José Juan Jiménez Güeto reprende públicamente una iniciativa de la Banda de la Salud

El canónigo de la Santa Iglesia Catedral y párroco de San Juan y Todos los Santos, popularmente conocida como la Trinidad, ha levantado una marejada en las últimas horas a resultas de una reprimenda pública a una iniciativa emprendida por la Banda de Cornetas y Tambores de Nuestra Señora de la Salud. Una iniciativa consistente en un concurso público que lleva por nombre “Salud y Humildad” orientado a recoger material videográfico durante la próxima salida extraordinaria que protagonizará Nuestro Padre Jesús de la Humildad y Paciencia el próximo 13 de octubre en la que participará la formación musical del Naranjo.

Concurso orientado, como explican sus bases, a contribuir a la divulgación del arte audiovisual y fotográfico cofrade en Córdoba, al igual que otros de similar índole, como el que cada año convoca la Hermandad del Huerto bajo el nombre de Nuestra Señora del Amparo sin que hasta ahora haya merecido comentario alguno del calibre del realizado la noche de este miércoles. Un comentario difundido el párroco, a través de su cuenta oficial en una conocida red social, que sigue la estela de los que viene protagonizando en las últimas semanas, con un elevado contenido político, al hilo de la última polémica derivada del informe de expertos sobre la titularidad de la Mezquita Catedral.
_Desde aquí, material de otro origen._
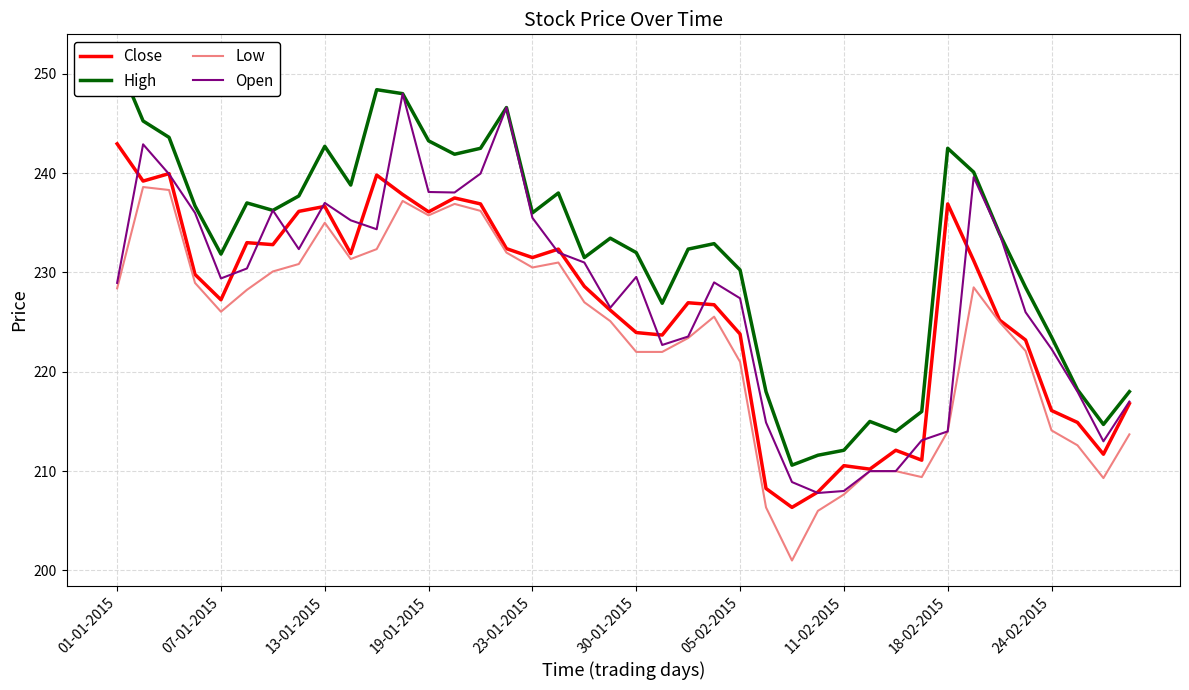

True or false: Open and Low intersect in this chart.

False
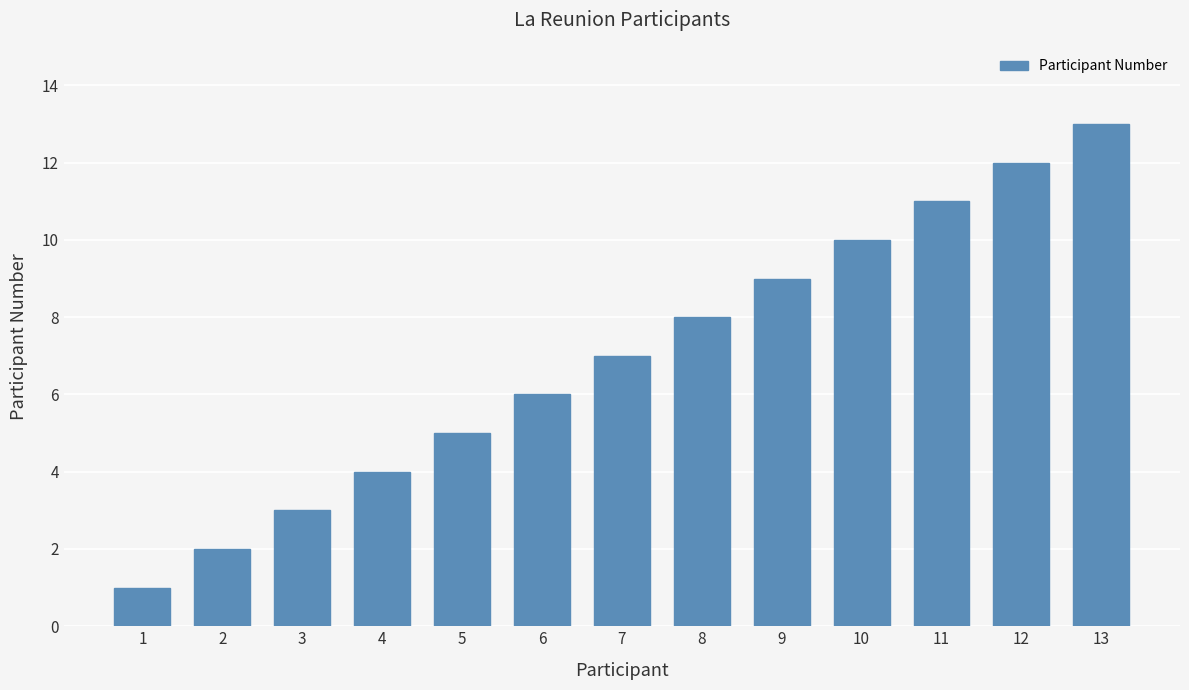

The value at 5 is 1. True or false?

False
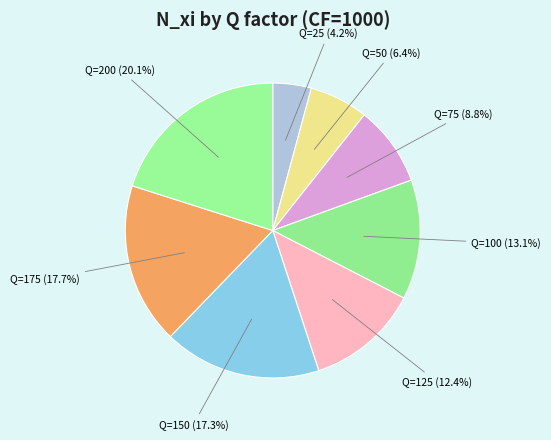

Is the sum of Q=50 and Q=75 greater than half?

No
En su reprimenda, Jiménez Güeto califica de “barbaridad y de ser pánfilos convertir una procesión extraordinaria en un concurso fotográfico de la Banda de la Salud”, tachando de “incomprensible en una HDAD como @HernandadAgonia (sic) excepcional y @HdadPazCordoba que procesiona a su Titular”, finalizando su comentario con un llamativo “Inconcebible”, en una aplicación práctica de la táctica del palo y la zanahoria que parece buscar al mismo tiempo, la amonestación pública a la banda y la adhesión de dos hermandades con el objetivo de que el concurso no tenga lugar. Una opinión respetable, como todas – también las puedan implicar un desacuerdo con un comentario -, que, no obstante, llama poderosamente la atención toda vez que no parece que sea la primera vez que se convoca un concurso de características similares alrededor de una salida procesional.

Tal vez la reprimenda estribe, o así se deja entrever, en el hecho de que el concurso parezca erigir en protagonista a una formación musical y que su convocatoria pudiera desviar la atención del auténtico protagonista del acontecimiento. Nada más lejos de la realidad en la medida en que ni la banda está promoviendo tal cosa ni parece que una imagen devocional con un tirón popular como el Rey de Capuchinos, con todo lo que implica y arrastra, vaya a quedar ensombrecida porque un número a determinar de fotógrafos quieran colaborar con esta recogida de material, con el único objetivo de incrementar el patrimonio gráfico de la banda y sin ningún interés adicional. Cabe destacar que convocar este concurso ni implica ni pretende llamamiento alguno para que la atención del público se dirija a la banda en lugar del paso, ni parece tener la fuerza suficiente como para provocar una avalancha de fotógrafos alrededor de la formación del Naranjo.

Sea como fuere, la pelota se encuentra ahora en el tejado de las dos corporaciones penitenciales mencionadas en la reflexión del canónigo, por lo que el interés de este asunto se centra ahora en comprobar si ambas respetarán la determinación de la banda para convocar este concurso con el objetivo mencionado, en el ejercicio de su legítima libertad, o, en su defecto, se dejarán influir y tomarán cartas en el asunto en función de las directrices marcadas.